When I was a kid, Dad showed us how to write on mushrooms. Ever go walking in the woods and see those big white mushrooms growing on the bases of trees? If you're careful when you break them off, you can write in the spongy underside with a stick. Dad did that a lot when he took a roll of film of our vacations, the introductory picture in that roll was a mushroom with the date and location of said vacation.
I still have this one, from September 2nd, 1986. Growing up, we discovered a HUGE blackberry patch about a mile or so up a hill, in the middle of the forest past the train tracks behind our house. We unofficially named it Blackberry Hill. We picked bucket loads of blackberries there for several years. One summer, I decided to commemorate one of our trips with a mushroom. Apparently, that day, according to my inscription, it was "Great picking."

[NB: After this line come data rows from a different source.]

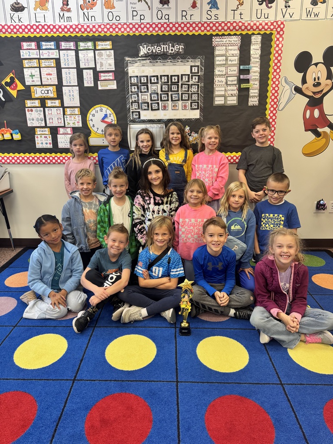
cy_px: 222
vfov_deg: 71.6
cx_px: 166
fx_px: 308
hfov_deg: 56.8
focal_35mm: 24
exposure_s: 1/60
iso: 160
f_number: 1.78
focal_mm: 6.76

It's a now calcified mushroom sitting on my stuff shelf. But it represents a significant portion of my childhood, the marking of important moments which pale in comparison to graduation, or getting a job, or buying a car, or a promotion, or whatever. In some ways, though, it's far more important. It represents an Indian Summer day of perfection: a morning of ease, no cares, a morning of childhood, carved into a mushroom.
The neat part is we've passed along this tradition to my daughter Madi, as you can see below. She has her own mushrooms now. Hopefully, she'll come to treasure these days as much as I do mine.